TASK DATA START

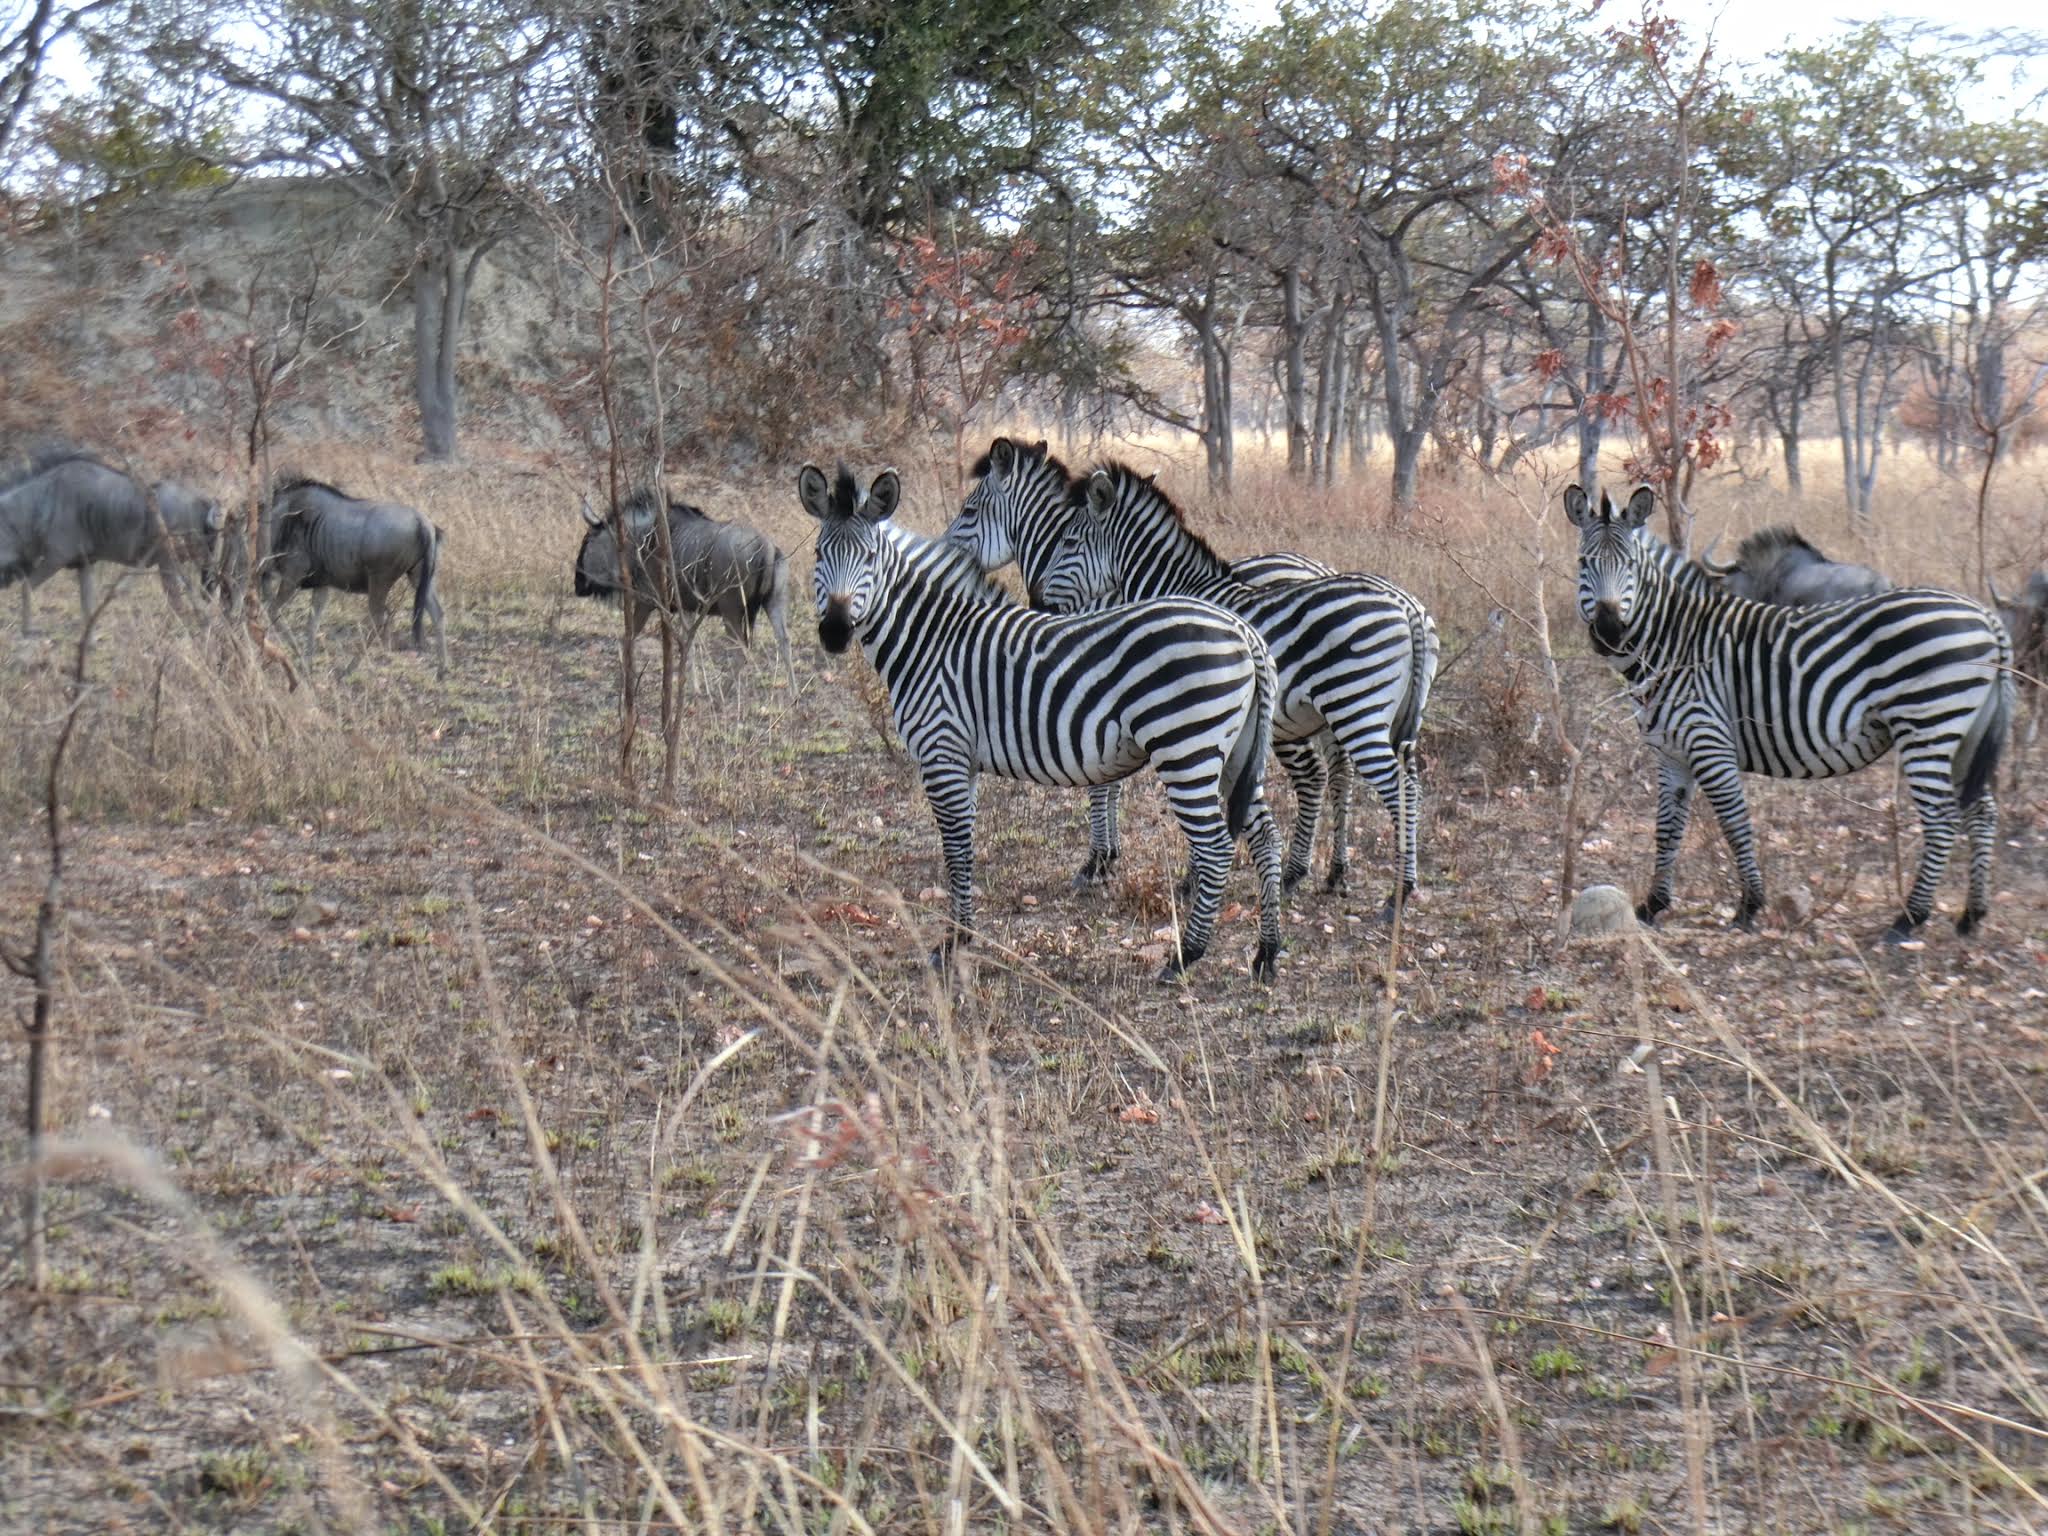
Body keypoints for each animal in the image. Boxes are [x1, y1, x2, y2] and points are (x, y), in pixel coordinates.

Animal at [798, 462, 1277, 978]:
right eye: (819, 553)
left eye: (869, 559)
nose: (834, 632)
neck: (932, 638)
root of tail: (1241, 629)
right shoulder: (962, 759)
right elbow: (964, 847)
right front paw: (964, 935)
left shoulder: (942, 751)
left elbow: (955, 850)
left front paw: (952, 943)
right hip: (1232, 753)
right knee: (1265, 835)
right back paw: (1267, 952)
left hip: (1185, 749)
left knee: (1216, 849)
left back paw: (1186, 956)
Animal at [950, 438, 1384, 897]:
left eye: (968, 511)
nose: (1038, 603)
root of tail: (1320, 567)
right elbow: (1112, 780)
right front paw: (1111, 854)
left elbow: (1100, 784)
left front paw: (1096, 860)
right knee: (1339, 773)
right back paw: (1335, 871)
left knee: (1313, 776)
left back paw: (1298, 872)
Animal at [1032, 456, 1433, 913]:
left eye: (1068, 541)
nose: (1037, 603)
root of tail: (1406, 605)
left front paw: (1188, 882)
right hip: (1389, 716)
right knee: (1404, 781)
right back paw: (1341, 877)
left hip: (1356, 707)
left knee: (1399, 787)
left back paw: (1399, 894)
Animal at [1564, 483, 2015, 937]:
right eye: (1584, 563)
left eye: (1631, 565)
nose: (1609, 631)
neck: (1676, 641)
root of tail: (1984, 615)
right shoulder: (1670, 753)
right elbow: (1667, 828)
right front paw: (1652, 904)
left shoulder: (1709, 742)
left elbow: (1734, 822)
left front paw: (1749, 905)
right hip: (1962, 736)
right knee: (1982, 812)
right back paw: (1971, 914)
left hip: (1927, 726)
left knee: (1942, 819)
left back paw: (1910, 918)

TASK DATA END

• **DIRECTIONS**: An exact reprint of the records above is required, with all pictures left out.

• **RESULT OF THIS EXERCISE**:
Body keypoints for each animal in the image. Boxes are [x1, y1, x2, y2] and points are (x, y), in pixel coordinates.

Animal at [798, 462, 1277, 978]:
right eye: (819, 553)
left eye: (869, 559)
nose: (834, 632)
neck: (932, 638)
root of tail: (1241, 629)
right shoulder: (962, 759)
right elbow: (964, 847)
right front paw: (964, 935)
left shoulder: (942, 751)
left elbow: (955, 850)
left front paw: (952, 943)
right hip: (1232, 753)
right knee: (1265, 835)
right back paw: (1267, 952)
left hip: (1185, 749)
left knee: (1216, 849)
left back paw: (1186, 956)
Animal at [950, 438, 1384, 897]:
left eye: (968, 511)
nose: (1038, 603)
root of tail: (1320, 567)
right elbow: (1112, 780)
right front paw: (1111, 854)
left elbow: (1100, 784)
left front paw: (1096, 860)
right knee: (1339, 773)
right back paw: (1335, 871)
left knee: (1313, 776)
left back paw: (1298, 872)
Animal at [1032, 456, 1433, 913]:
left eye: (1068, 541)
nose: (1037, 603)
root of tail: (1406, 605)
left front paw: (1188, 882)
right hip: (1389, 716)
right knee: (1404, 781)
right back paw: (1341, 877)
left hip: (1356, 707)
left knee: (1399, 787)
left back paw: (1399, 894)
Animal at [1564, 483, 2015, 937]:
right eye: (1584, 563)
left eye: (1631, 565)
nose: (1609, 631)
neck: (1676, 641)
root of tail: (1984, 615)
right shoulder: (1670, 753)
right elbow: (1667, 828)
right front paw: (1652, 904)
left shoulder: (1709, 742)
left elbow: (1734, 822)
left front paw: (1749, 905)
right hip: (1962, 736)
right knee: (1982, 812)
right back paw: (1971, 914)
left hip: (1927, 726)
left knee: (1942, 819)
left back paw: (1910, 918)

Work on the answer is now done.